[[ Data for the task open ]]

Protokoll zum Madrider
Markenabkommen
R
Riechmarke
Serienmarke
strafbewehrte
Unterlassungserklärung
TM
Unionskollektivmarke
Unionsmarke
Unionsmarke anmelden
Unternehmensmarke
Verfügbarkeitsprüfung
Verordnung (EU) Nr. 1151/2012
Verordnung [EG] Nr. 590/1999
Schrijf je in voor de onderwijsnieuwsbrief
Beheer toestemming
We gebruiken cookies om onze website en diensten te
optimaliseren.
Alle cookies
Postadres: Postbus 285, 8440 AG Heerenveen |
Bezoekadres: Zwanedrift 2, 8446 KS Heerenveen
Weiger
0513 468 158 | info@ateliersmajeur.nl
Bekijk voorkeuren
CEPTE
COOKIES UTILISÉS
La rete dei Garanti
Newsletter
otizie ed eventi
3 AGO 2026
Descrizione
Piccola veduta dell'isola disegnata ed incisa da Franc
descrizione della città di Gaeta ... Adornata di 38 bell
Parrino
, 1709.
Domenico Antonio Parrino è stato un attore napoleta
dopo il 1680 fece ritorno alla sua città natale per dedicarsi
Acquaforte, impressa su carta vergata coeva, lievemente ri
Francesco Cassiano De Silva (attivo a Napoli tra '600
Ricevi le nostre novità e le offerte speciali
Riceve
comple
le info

[[ Data for the task closed ]]
[[ Data for the task open ]]

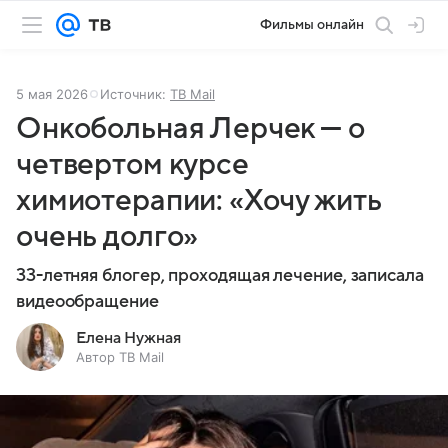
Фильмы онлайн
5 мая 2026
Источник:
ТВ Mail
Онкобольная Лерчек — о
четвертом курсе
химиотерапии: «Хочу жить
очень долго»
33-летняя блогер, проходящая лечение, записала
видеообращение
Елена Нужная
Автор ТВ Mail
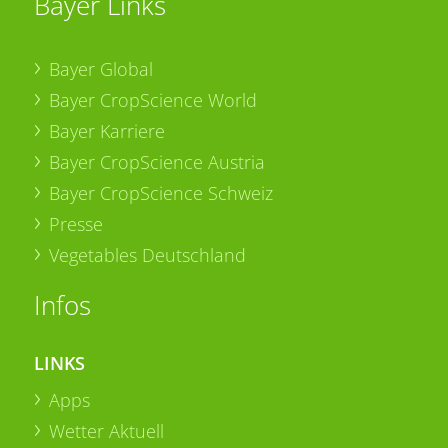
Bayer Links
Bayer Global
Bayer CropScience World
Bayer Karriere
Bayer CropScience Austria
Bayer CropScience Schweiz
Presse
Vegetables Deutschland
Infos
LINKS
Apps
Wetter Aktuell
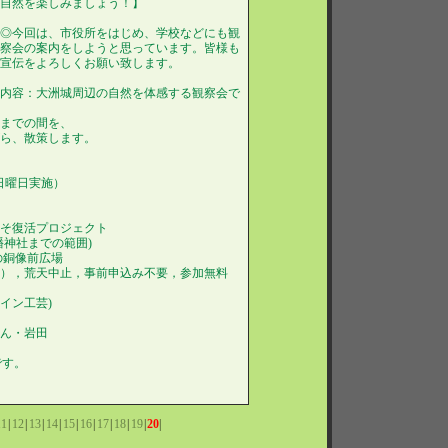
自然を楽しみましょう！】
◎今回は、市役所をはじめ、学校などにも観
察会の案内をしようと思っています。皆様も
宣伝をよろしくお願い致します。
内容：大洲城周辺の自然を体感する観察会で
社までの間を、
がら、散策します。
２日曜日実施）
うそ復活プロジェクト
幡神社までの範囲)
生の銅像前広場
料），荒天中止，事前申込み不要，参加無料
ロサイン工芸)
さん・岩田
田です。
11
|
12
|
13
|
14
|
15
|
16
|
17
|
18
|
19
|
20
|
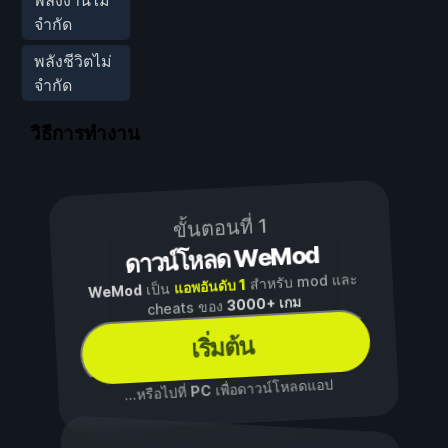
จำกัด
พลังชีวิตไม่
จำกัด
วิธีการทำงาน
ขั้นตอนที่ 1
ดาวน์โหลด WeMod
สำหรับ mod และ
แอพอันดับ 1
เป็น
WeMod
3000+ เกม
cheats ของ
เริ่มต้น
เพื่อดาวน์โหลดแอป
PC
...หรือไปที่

[[ Data for the task closed ]]

Task brief:
Write out, from the lines above, only those from the line with "Protokoll zum Madrider" to the line with "Alle cookies", exactly as given, including the first and the last.

Response below:
Protokoll zum Madrider
Markenabkommen
R
Riechmarke
Serienmarke
strafbewehrte
Unterlassungserklärung
TM
Unionskollektivmarke
Unionsmarke
Unionsmarke anmelden
Unternehmensmarke
Verfügbarkeitsprüfung
Verordnung (EU) Nr. 1151/2012
Verordnung [EG] Nr. 590/1999
Schrijf je in voor de onderwijsnieuwsbrief
Beheer toestemming
We gebruiken cookies om onze website en diensten te
optimaliseren.
Alle cookies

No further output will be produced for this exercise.